Lopez, along with many others, said the confrontation has been brewing for some time, that the pushing and shoving wasn’t anything new. From a human standpoint it’s understandable to sense tension as Portis has been itching for playing time for two years after playing behind veterans, anxious to cement himself on a team that drafted a player at his position four months ago.

Mirotic came in as a golden boy of sorts, handed a starting spot by Hoiberg two years ago and given every chance to snag a starting spot last year before Taj Gibson aggressively stepped in.

His up-and-down performances were rewarded with a $12-plus million deal this offseason and although players usually don’t count each other’s money, they take note of who’s favored and who isn’t.

Mix in competition and ego days before the season began and it’s not surprising something was on the horizon.

But it’s up to a coaching staff to step in, as assistant coach Randy Brown did before the parties were separated in the hope things would settle down.

They didn’t, and now Hoiberg will start yet another season having his aptitude to coach a professional team questioned before he can call an official play or lay out a rotation — because Portis laid Mirotic out on the Advocate Center floor.

Hoiberg desperately wants to change the narrative surrounding his first two years, eager to prove his system can work and that he’s capable of commanding a team that plays hard and organized on a nightly basis.

Whether this is an omen or a random event, it certainly doesn’t bode well for Hoiberg to his detractors.

He stood to the side while Paxson addressed the media, appearing both bewildered and shocked he was having to address such a rare situation a little more than 24 hours before his season-opening cleanse was to occur.

“I’m very disappointed in what happened,” Hoiberg said. “Now, my job is to not let this moment derail us.
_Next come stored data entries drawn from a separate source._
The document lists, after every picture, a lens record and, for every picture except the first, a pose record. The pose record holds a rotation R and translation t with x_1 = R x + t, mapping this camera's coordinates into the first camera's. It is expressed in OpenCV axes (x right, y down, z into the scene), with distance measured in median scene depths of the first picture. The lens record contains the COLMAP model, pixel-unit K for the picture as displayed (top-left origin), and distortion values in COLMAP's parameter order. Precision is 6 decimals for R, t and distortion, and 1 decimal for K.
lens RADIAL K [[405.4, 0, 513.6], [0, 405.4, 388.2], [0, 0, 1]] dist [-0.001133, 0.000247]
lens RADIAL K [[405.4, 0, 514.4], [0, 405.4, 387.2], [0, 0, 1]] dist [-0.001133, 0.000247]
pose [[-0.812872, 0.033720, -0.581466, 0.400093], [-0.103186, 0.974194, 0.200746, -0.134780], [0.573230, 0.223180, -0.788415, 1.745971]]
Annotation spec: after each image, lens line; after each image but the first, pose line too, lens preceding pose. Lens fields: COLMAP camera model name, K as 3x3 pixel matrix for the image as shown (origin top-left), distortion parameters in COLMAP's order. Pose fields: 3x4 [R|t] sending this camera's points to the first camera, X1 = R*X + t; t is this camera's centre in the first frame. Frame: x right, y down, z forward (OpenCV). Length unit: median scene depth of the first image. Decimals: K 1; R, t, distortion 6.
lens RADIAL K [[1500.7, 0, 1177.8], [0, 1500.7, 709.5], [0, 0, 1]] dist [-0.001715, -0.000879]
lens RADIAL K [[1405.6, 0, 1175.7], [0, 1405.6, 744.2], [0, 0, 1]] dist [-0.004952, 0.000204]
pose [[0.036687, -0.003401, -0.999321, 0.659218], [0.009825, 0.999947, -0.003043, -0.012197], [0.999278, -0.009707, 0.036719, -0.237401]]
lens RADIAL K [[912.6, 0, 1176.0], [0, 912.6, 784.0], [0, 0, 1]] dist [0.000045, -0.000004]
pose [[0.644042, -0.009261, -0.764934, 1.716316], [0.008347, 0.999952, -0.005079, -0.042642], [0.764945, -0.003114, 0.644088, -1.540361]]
My job is to get these guys prepared to go out and fight and play as a group, and I’m confident our guys will do that. They’ve shown that going all the way back into late August.

“I’m confident our guys will rally around each other. I’ve seen how much these guys care for each other, and we’re going to go into Toronto tomorrow as a group. We’re going to learn from this. We’re going to grow from this. We’re going to compete, I promise you that.”

It’s clear the Bulls want to extricate themselves from the past couple years and now recent events, but when things are swept under the rug they have a funny way of reappearing at the weirdest times.